In response to one of the three tenders, Caliber One sent two letters to THG indicating that Caliber One would investigate the action under a reservation of rights, and explaining that if coverage were confirmed, Caliber One would pay partner rates of $165 per hour and associate rates of $125 per hour. Caliber One never responded to the tenders of the other two actions, never expressly agreed to defend THG against any of the three underlying actions, and never retained defense counsel for THG or contributed to THG’s defense costs during the course of the three underlying actions.
On the eve of trial in one of the three underlying actions, Caliber One apparently admitted coverage for that particular action. Accordingly, Caliber One funded a settlement for THG in the amount of $193,000 in that action and also contributed $35,287.45 toward past-incurred defense fees and costs. Caliber One did not make any defense or indemnity payments in connection with the other two underlying actions.
THG later sued Caliber One for breach of contract and bad faith, seeking to recover the full hourly billable rate of THG’s personal counsel. Caliber One, in turn, petitioned to compel arbitration of the purported fee dispute pursuant to Civil Code section 2860(c). That statute provides that when an insurer is defending an insured under a reservation of rights that triggers a conflict of interest requiring independent counsel (i.e., Cumis counsel), any dispute regarding attorneys’ fees owed to such counsel shall be resolved by binding arbitration.
The trial court denied Caliber One’s petition to compel arbitration, noting that Caliber One’s failure to provide a defense left THG in the same position as if Caliber One had denied THG’s tenders altogether. The trial court thus held that because Caliber One had not defended THG in the underlying actions, Caliber One could not avail itself of the protections of section 2860.
Holding
The Court of Appeal affirmed, holding that because Caliber One had failed to provide a defense, it was precluded from invoking section 2860’s arbitration remedy.
The Court first explained that the duty to defend arises when the tender is made. The defense obligation is immediate so as to relieve the insured from the burden of financing its own defense and then having to sue for reimbursement.
The Court rejected Caliber One’s arguments that its reservation of rights letters reflected an agreement to defend. Although the letters did not disclaim or deny coverage, the letters also did not accept the tender. Instead, they merely expressed Caliber One’s future intent to comply with its duty to defend.
The Court further noted that Caliber One did not participate in THG’s defense during the course of the underlying actions.

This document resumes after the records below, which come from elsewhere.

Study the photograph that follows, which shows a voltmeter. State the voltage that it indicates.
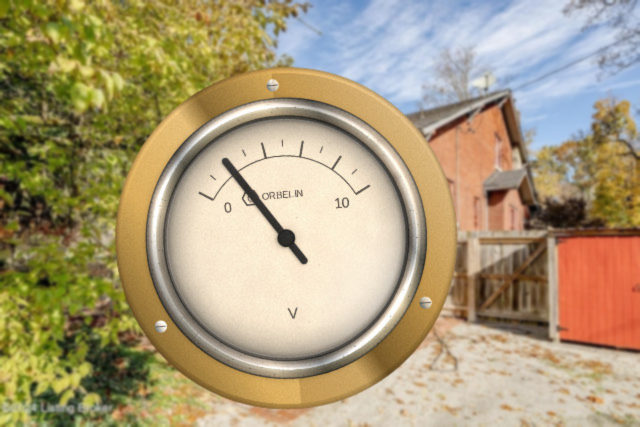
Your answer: 2 V
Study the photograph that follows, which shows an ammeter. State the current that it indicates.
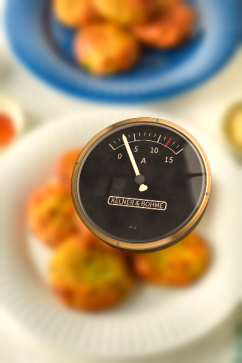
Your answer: 3 A
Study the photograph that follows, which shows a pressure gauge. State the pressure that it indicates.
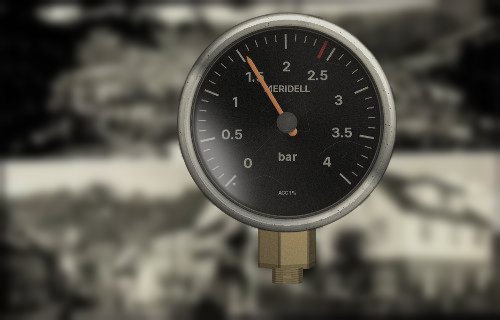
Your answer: 1.55 bar
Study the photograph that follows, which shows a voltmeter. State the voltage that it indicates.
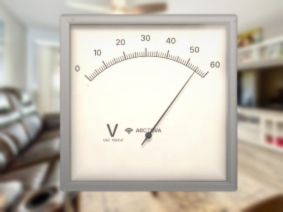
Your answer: 55 V
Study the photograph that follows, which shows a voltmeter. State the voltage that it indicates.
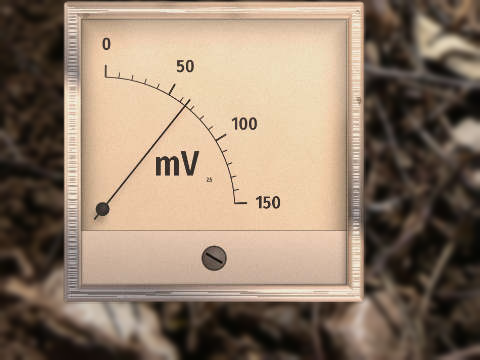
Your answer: 65 mV
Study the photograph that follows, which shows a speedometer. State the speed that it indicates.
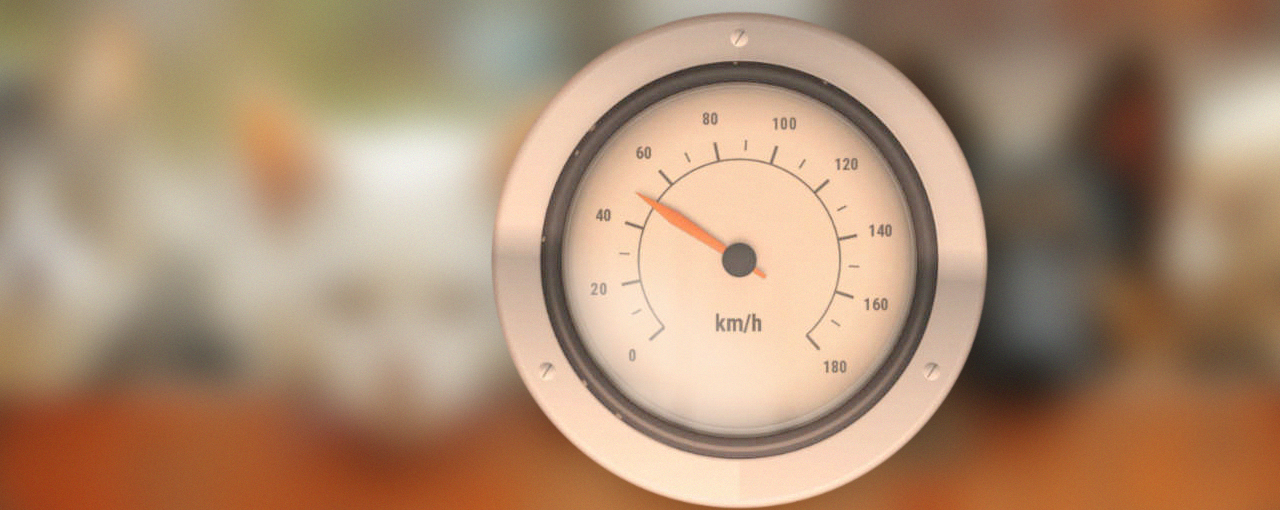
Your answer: 50 km/h
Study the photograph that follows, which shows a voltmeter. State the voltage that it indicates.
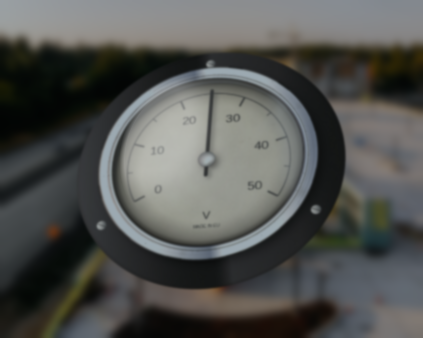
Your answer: 25 V
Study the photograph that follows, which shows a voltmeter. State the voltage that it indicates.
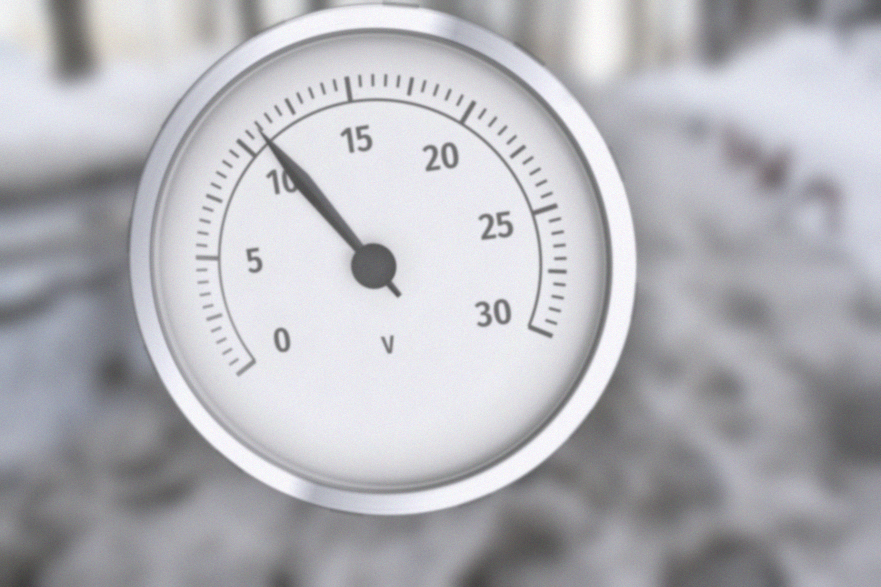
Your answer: 11 V
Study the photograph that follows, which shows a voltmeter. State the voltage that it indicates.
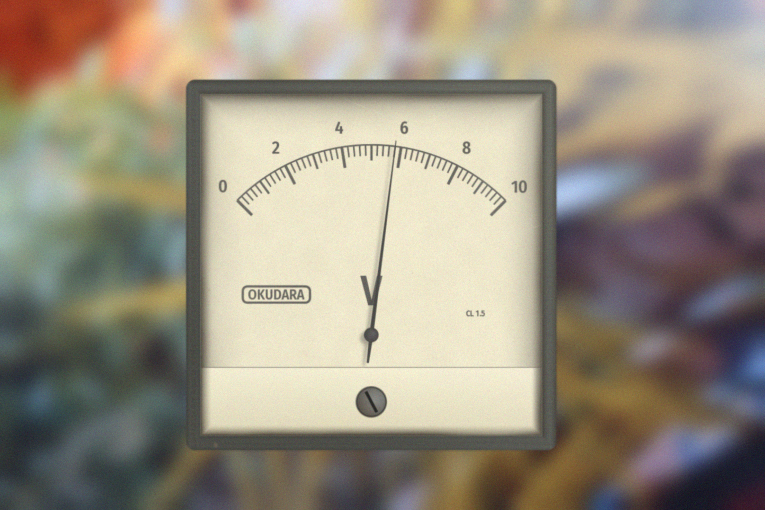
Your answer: 5.8 V
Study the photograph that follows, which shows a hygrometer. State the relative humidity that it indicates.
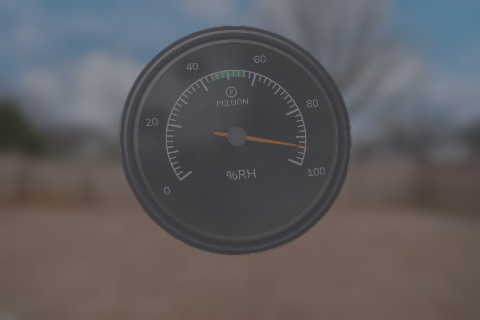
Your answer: 94 %
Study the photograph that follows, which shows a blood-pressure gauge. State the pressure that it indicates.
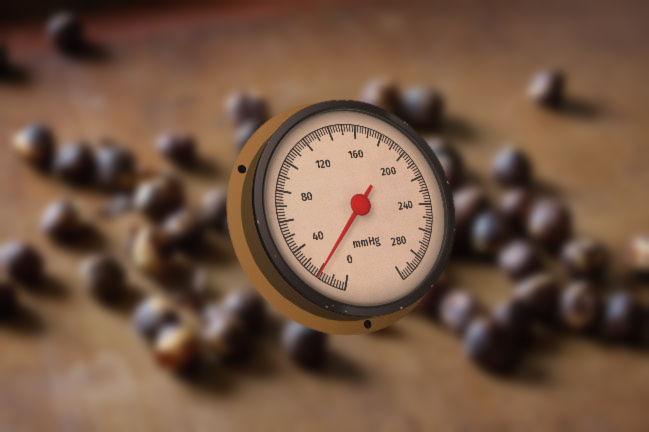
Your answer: 20 mmHg
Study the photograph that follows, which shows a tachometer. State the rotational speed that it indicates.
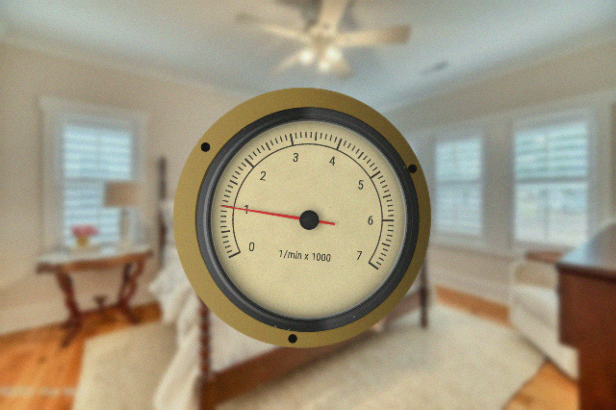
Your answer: 1000 rpm
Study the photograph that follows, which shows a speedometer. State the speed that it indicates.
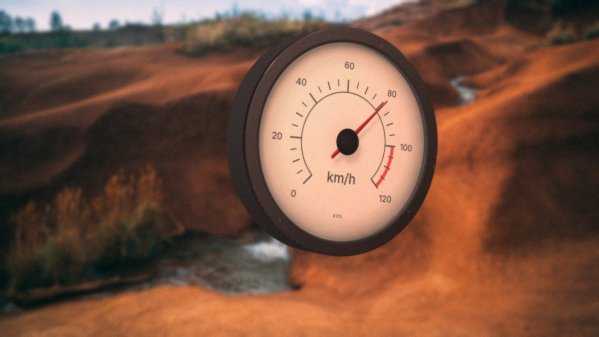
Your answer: 80 km/h
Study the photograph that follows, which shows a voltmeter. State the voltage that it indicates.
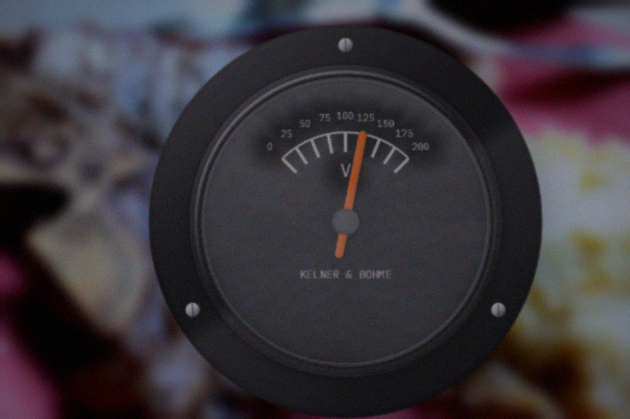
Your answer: 125 V
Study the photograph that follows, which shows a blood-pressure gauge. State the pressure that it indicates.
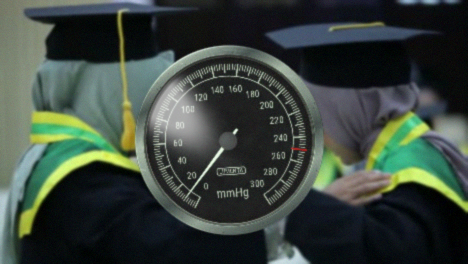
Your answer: 10 mmHg
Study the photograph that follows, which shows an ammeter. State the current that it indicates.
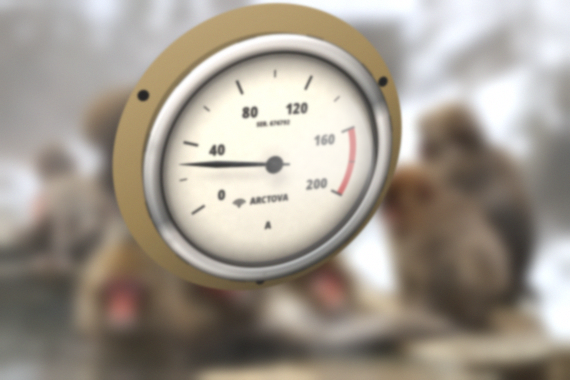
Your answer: 30 A
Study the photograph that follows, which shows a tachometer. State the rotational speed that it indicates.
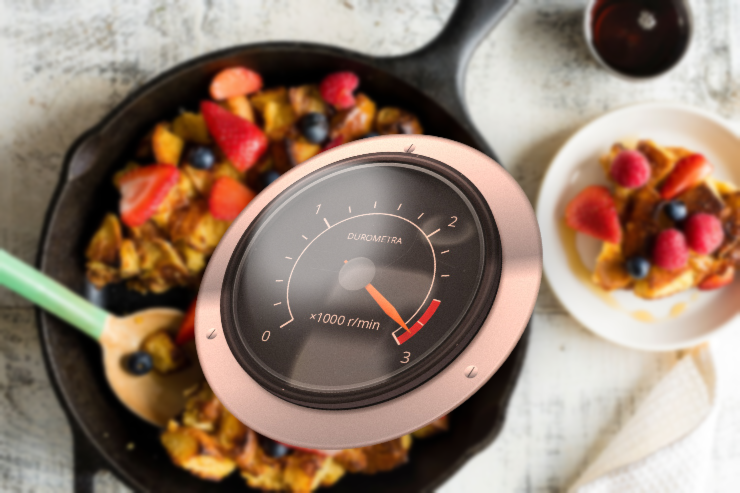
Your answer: 2900 rpm
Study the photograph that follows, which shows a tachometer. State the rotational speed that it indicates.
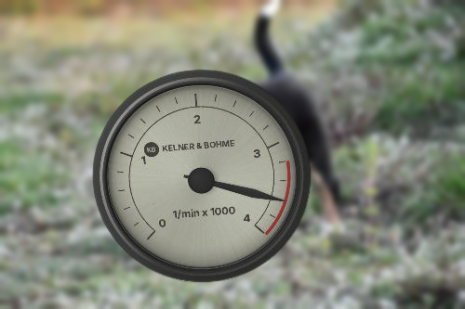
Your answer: 3600 rpm
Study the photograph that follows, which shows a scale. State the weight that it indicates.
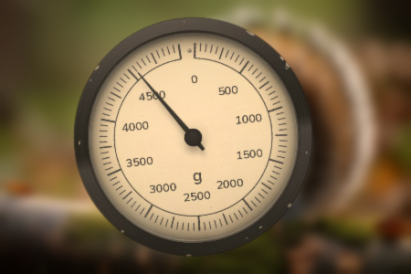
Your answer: 4550 g
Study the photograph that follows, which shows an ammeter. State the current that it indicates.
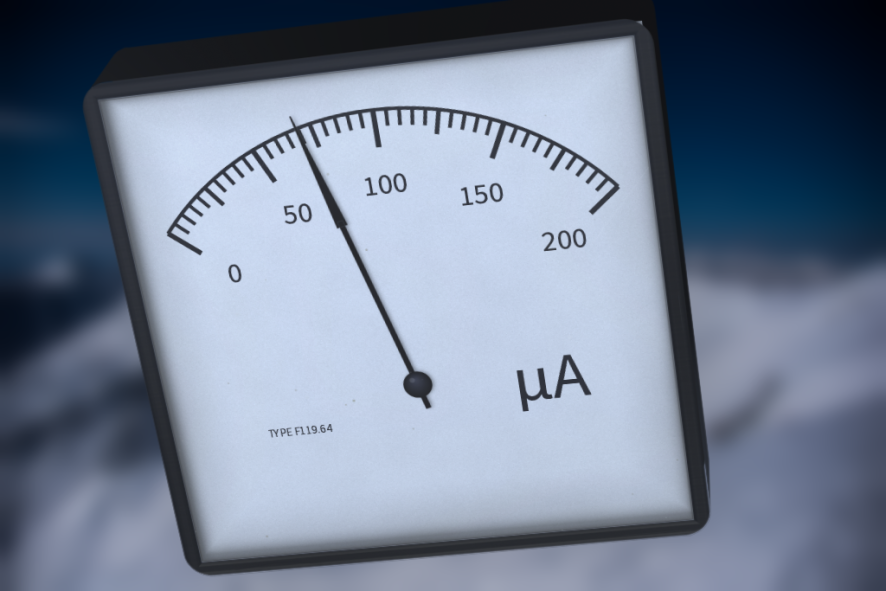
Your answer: 70 µA
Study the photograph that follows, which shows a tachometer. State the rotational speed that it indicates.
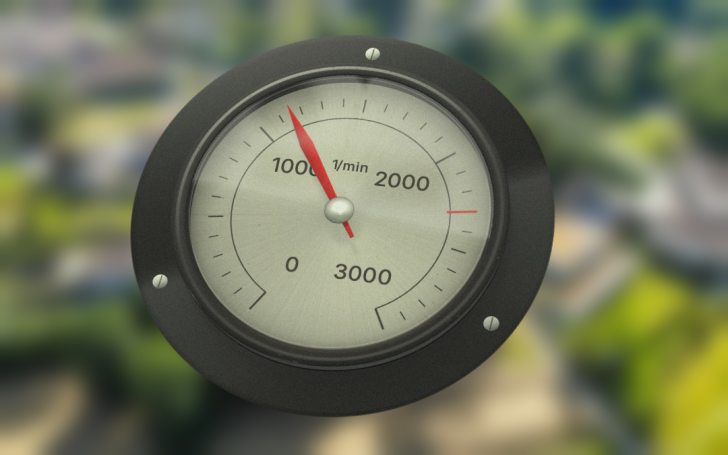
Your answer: 1150 rpm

Caliber One paid no defense fees or costs during the course of those actions, and its post-settlement payment of defense costs was in the Court’s eyes “the equivalent of a defense denial.”
Therefore, because Caliber One did not defend THG, Caliber One could not take advantage of section 2860. The Court noted that to hold otherwise would encourage insurers to reject their Cumis obligations for as long as possible, knowing they could invoke section 2860’s remedies at any time.
Comment
This holding is consistent with at least one earlier federal court decision in which the court held that to take advantage of the provisions of section 2860, an insurer must actually defend the insured subject to a reservation of rights. (See Atmel Corp. v. St. Paul Fire & Marine (N.D. Cal. 2005) 426 F.Supp.2d 1039, 1047.) The holdings in these cases will likely give insurers an added incentive to respond to tenders quickly, especially in cases where the insured’s personal counsel charges high hourly rates.